• **Фрагмент текста**:
• • • •
И вот тут мы можем поставить вопрос: было ли связано целенаправленное изменение ландшафта с грандиозным человекоубийством, или они просто совпали по времени, или оба эти явления восходят к одной общей причине? Для решения проблемы проследим историю Китая и историю оросительной сети Вэйбэй дальше.
Народное восстание 206 г. до н. э. ликвидировало режим империи Цинь, и при династии Хань столь больших кровопролитий не происходило. Страна богатела, ибо к прежней житнице в Шаньси на берегах Хуанхэ прибавилась новая — на берегах рек Вэй и Цзин, но тут сказала свое слово природа. Вода для оросительной сети поступала из р. Цзин, которая была преграждена плотиной, однако река углубила свое русло и оставила водоприемник на сухом месте. Пришлось прорыть новый канал и построить плотину выше по течению, и в последующие века это повторялось десять раз, что потребовало огромного вложения труда, и все-таки в XVII в. система Вэйбэй была фактически заброшена [189, стр. 52 — 55].
• • • •
• **Задания**:
- A) Повторите слово в слово часть отрывка об истории Китая и оросительной сети Вэйбэй между словами "Народное восстание 206" и "стр. 52 — 55].", включая их.
- B) Продублируйте без единого изменения все строки сохранённых записей, а картинки в ответ не включайте.

Сохранённые записи:
• • • •
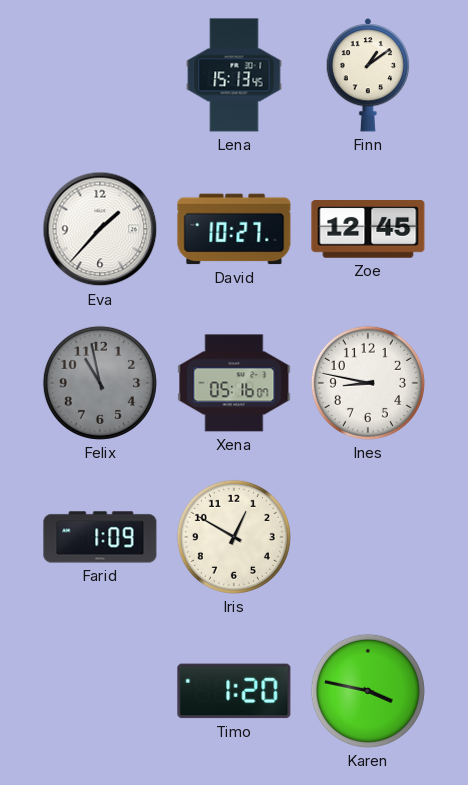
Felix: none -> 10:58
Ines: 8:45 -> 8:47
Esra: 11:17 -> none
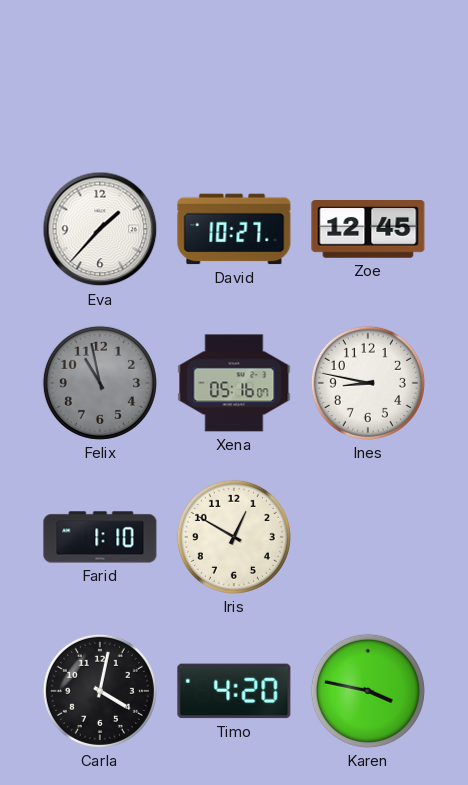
Lena: 15:13 -> none
Finn: 1:09 -> none
Farid: 1:09 -> 1:10
Carla: none -> 4:02
Timo: 1:20 -> 4:20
• • • •
• **Готовые ответы**:
- A)
Народное восстание 206 г. до н. э. ликвидировало режим империи Цинь, и при династии Хань столь больших кровопролитий не происходило. Страна богатела, ибо к прежней житнице в Шаньси на берегах Хуанхэ прибавилась новая — на берегах рек Вэй и Цзин, но тут сказала свое слово природа. Вода для оросительной сети поступала из р. Цзин, которая была преграждена плотиной, однако река углубила свое русло и оставила водоприемник на сухом месте. Пришлось прорыть новый канал и построить плотину выше по течению, и в последующие века это повторялось десять раз, что потребовало огромного вложения труда, и все-таки в XVII в. система Вэйбэй была фактически заброшена [189, стр. 52 — 55].

- B)
Felix: none -> 10:58
Ines: 8:45 -> 8:47
Esra: 11:17 -> none
Lena: 15:13 -> none
Finn: 1:09 -> none
Farid: 1:09 -> 1:10
Carla: none -> 4:02
Timo: 1:20 -> 4:20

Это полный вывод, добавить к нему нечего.